Selected passage:
:::
Fri December 09, 2005 - National Edition
Tim Whitmire - ASSOCIATED PRESS


KERNERSVILLE, NC (AP) In the conservative heart of North Carolina, hundreds of workers at a thriving plant that puts out hydraulic excavators for the construction industry gave President Bush a warm welcome Dec. 5.

For them, the past five years have not brought job losses or an economic downturn. Some of the 650 workers at Deere-Hitachi Construction Machinery Corp. said their plant runs at full capacity — three shifts a day, seven days a week.

Since 2002, company officials said production volumes at the plant have grown five-fold, making it one of the largest producers of excavating equipment in the United States. The boom in production has allowed the workforce to increase from 300 to 1,000.

The employees made up much of the audience who cheered Bush’s broad-ranging economic stump speech in front of a pair of the enormous excavators — one a bright orange Hitachi model, the other a yellow Deere.
:::
Aim:
Write out everything in the Deere-Hitachi plant article from "For them, the" down to "300 to 1,000.", word for word.
:::
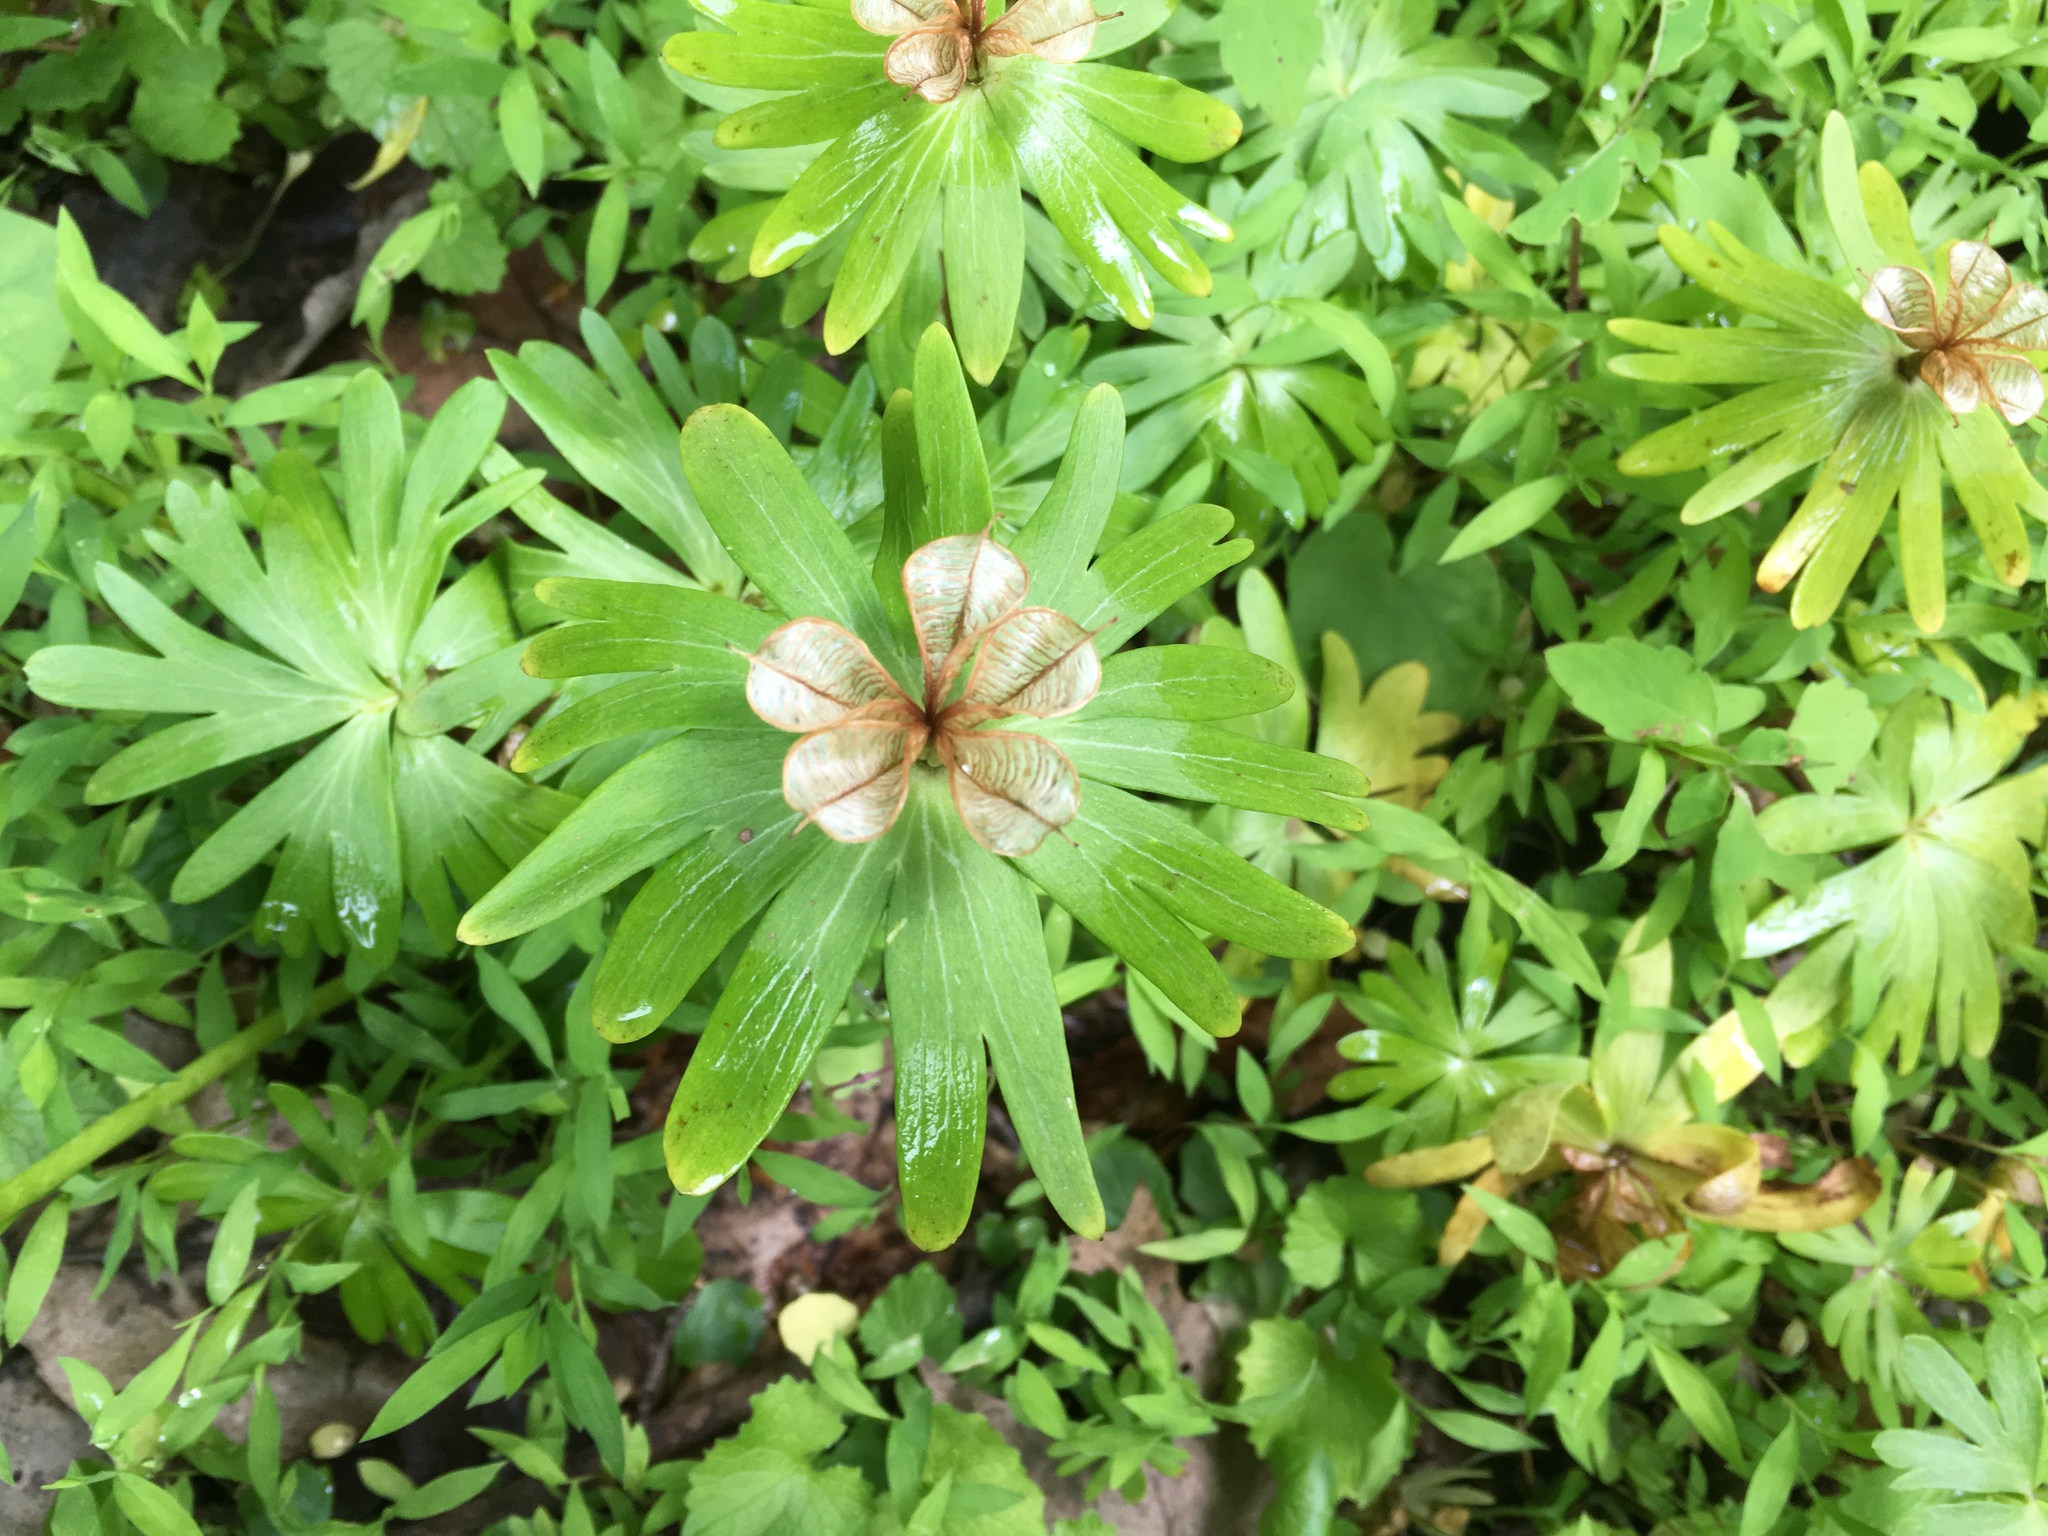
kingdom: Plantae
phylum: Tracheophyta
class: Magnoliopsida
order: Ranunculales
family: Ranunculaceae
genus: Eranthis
:::
Exercise response:
For them, the past five years have not brought job losses or an economic downturn. Some of the 650 workers at Deere-Hitachi Construction Machinery Corp. said their plant runs at full capacity — three shifts a day, seven days a week.

Since 2002, company officials said production volumes at the plant have grown five-fold, making it one of the largest producers of excavating equipment in the United States. The boom in production has allowed the workforce to increase from 300 to 1,000.